Il y a deux semaines, elle avait ainsi déjà sollicité son père pour qu'il participe à sa "cellule de crise économique", une opération de communication dans le cadre de sa campagne électorale. Alors qu'elle cherche à être élue aux plus hautes responsabilités, elle transforme son père en argument électoral. Celui-ci fut après tout très populaire en son temps, et son propre refus de se présenter à la présidentielle lui donne une aura de "celui qui aurait pu être Président s'il l'avait voulu". Dès lors, le message est clair : si vous n'avez pas pu avoir le père, vous pouvez encore avoir la fille. Tant pis si cela risque d'afficher au grand jour une dynastie.

Seulement, on ne peut pas vraiment dire que Martine Aubry soit sur la même ligne que Jacques Delors. Alors que ce dernier s'est toujours montré comme un défenseur d'une gauche modérée et raisonnable, faisant office de pompier lorsque le gouvernement Mauroy mettait le feu par ses mesures dépensières, la première est résolument dans le camp de la dépense comme principe de gouvernement. Les programmes publiés jusqu'ici par le PS, avant la déclaration de candidature de sa première secrétaire, se caractérisent par une frénésie dépensière inouïe.

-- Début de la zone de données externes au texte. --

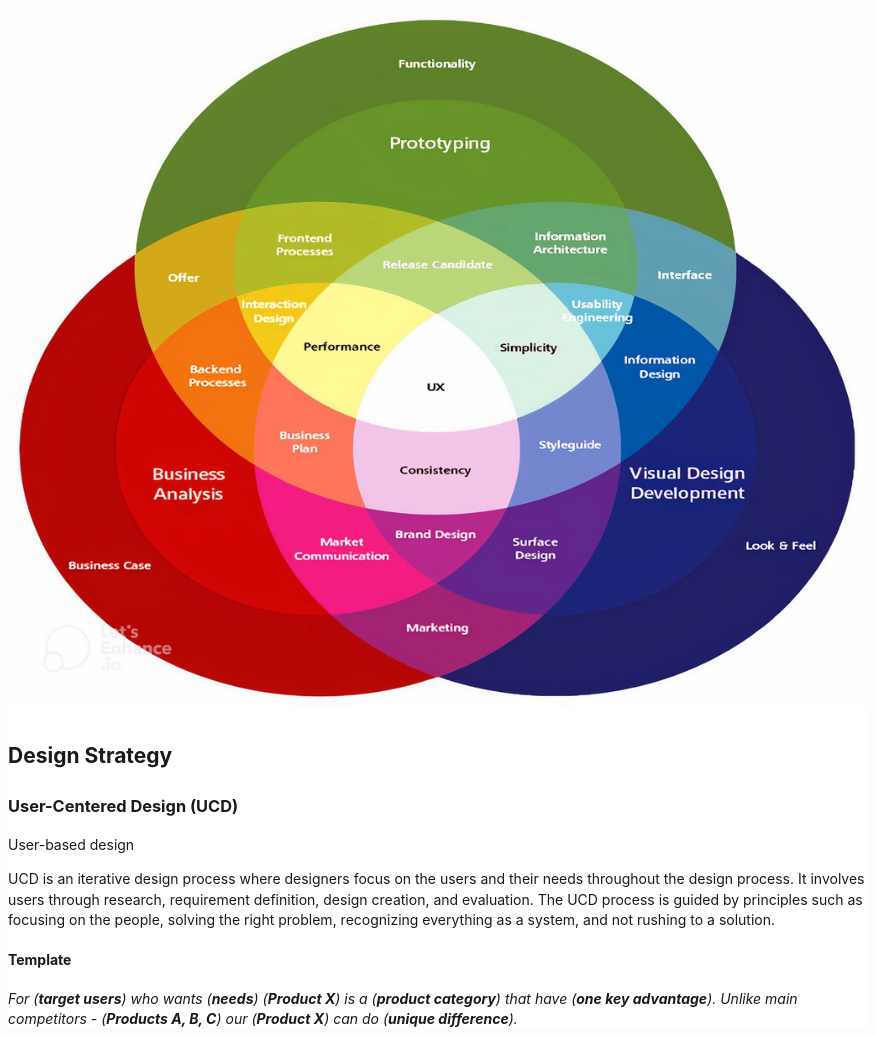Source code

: ![](../../aaa-assets/software-engineering-8.jpg)

## Design Strategy

### User-Centered Design (UCD)

User-based design

UCD  is an iterative design process where designers focus on the users and their needs throughout the design process. It involves users through research, requirement definition, design creation, and evaluation. The UCD process is guided by principles such as focusing on the people, solving the right problem, recognizing everything as a system, and not rushing to a solution.

#### Template

_For (**target users**) who wants (**needs**) (**Product X**) is a (**product category**) that have (**one key advantage**). Unlike main competitors - (**Products A, B, C**) our (**Product X**) can do (**unique difference**)._
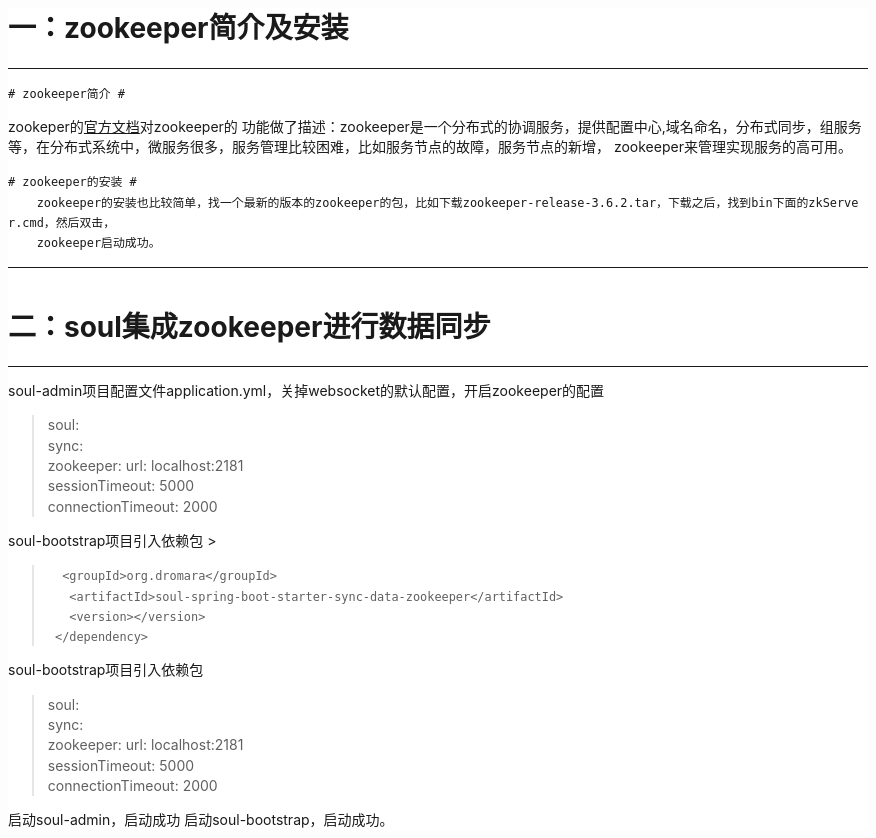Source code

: # 一：zookeeper简介及安装 #

----------

	# zookeeper简介 #
   zookeper的[官方文档](https://zookeeper.apache.org/ "官方文档地址")对zookeeper的
功能做了描述：zookeeper是一个分布式的协调服务，提供配置中心,域名命名，分布式同步，组服务等，在分布式系统中，微服务很多，服务管理比较困难，比如服务节点的故障，服务节点的新增，
zookeeper来管理实现服务的高可用。	

    # zookeeper的安装 # 
	    zookeeper的安装也比较简单，找一个最新的版本的zookeeper的包，比如下载zookeeper-release-3.6.2.tar，下载之后，找到bin下面的zkServer.cmd，然后双击，
    	zookeeper启动成功。
	

----------
	

# 二：soul集成zookeeper进行数据同步 #

----------

	

 soul-admin项目配置文件application.yml，关掉websocket的默认配置，开启zookeeper的配置
    
 > 	soul:  
> 	  sync:  
>         zookeeper:
>           url: localhost:2181  
>           sessionTimeout: 5000  
>           connectionTimeout: 2000

  soul-bootstrap项目引入依赖包
	>  <dependency>
>       <groupId>org.dromara</groupId>
>        <artifactId>soul-spring-boot-starter-sync-data-zookeeper</artifactId>
>        <version></version>
>      </dependency>
 
  
  soul-bootstrap项目引入依赖包    
	 
> 	soul:  
> 	  sync:  
>         zookeeper:
>           url: localhost:2181  
>           sessionTimeout: 5000  
>           connectionTimeout: 2000
 

启动soul-admin，启动成功
启动soul-bootstrap，启动成功。
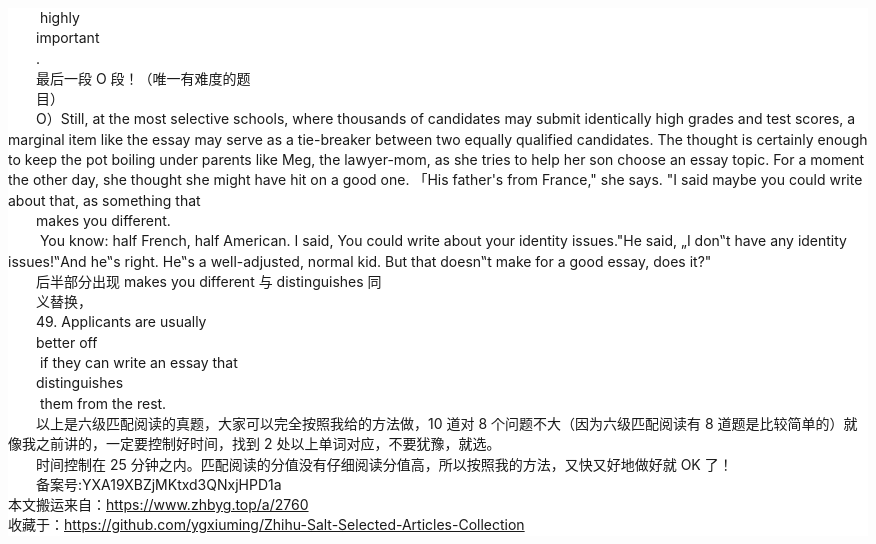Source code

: &emsp;&emsp; highly   
&emsp;&emsp;important  
&emsp;&emsp;.  
&emsp;&emsp;最后一段 O 段！（唯一有难度的题  
&emsp;&emsp;目）  
&emsp;&emsp;O）Still, at the most selective schools, where thousands of candidates may submit identically high grades and test scores, a marginal item like the essay may serve as a tie-breaker between two equally qualified candidates. The thought is certainly enough to keep the pot boiling under parents like Meg, the lawyer-mom, as she tries to help her son choose an essay topic. For a moment the other day, she thought she might have hit on a good one. 「His father's from France," she says. "I said maybe you could write about that, as something that   
&emsp;&emsp;makes you different.  
&emsp;&emsp; You know: half French, half American. I said, You could write about your identity issues."He said, „I don‟t have any identity issues!‟And he‟s right. He‟s a well-adjusted, normal kid. But that doesn‟t make for a good essay, does it?"  
&emsp;&emsp;后半部分出现 makes you different 与 distinguishes 同  
&emsp;&emsp;义替换，  
&emsp;&emsp;49. Applicants are usually   
&emsp;&emsp;better off  
&emsp;&emsp; if they can write an essay that   
&emsp;&emsp;distinguishes  
&emsp;&emsp; them from the rest.  
&emsp;&emsp;以上是六级匹配阅读的真题，大家可以完全按照我给的方法做，10 道对 8 个问题不大（因为六级匹配阅读有 8 道题是比较简单的）就像我之前讲的，一定要控制好时间，找到 2 处以上单词对应，不要犹豫，就选。  
&emsp;&emsp;时间控制在 25 分钟之内。匹配阅读的分值没有仔细阅读分值高，所以按照我的方法，又快又好地做好就 OK 了！  
&emsp;&emsp;备案号:YXA19XBZjMKtxd3QNxjHPD1a  
本文搬运来自：https://www.zhbyg.top/a/2760  
 收藏于：https://github.com/ygxiuming/Zhihu-Salt-Selected-Articles-Collection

Si l'on voulait un véritable héritier de Jacques Delors, alors il y aurait ici tromperie sur la personne. Jacques Delors veut certainement le mieux pour sa fille, et en conséquence cela ne le dérangera pas d'être utilisé à des fins électoralistes. Mais désormais, Martine Aubry rentre dans la catégorie de ceux qui font leur carrière sur le nom de leurs parents, à l'instar de Jean Sarkozy, George W. Bush ou Marine Le Pen.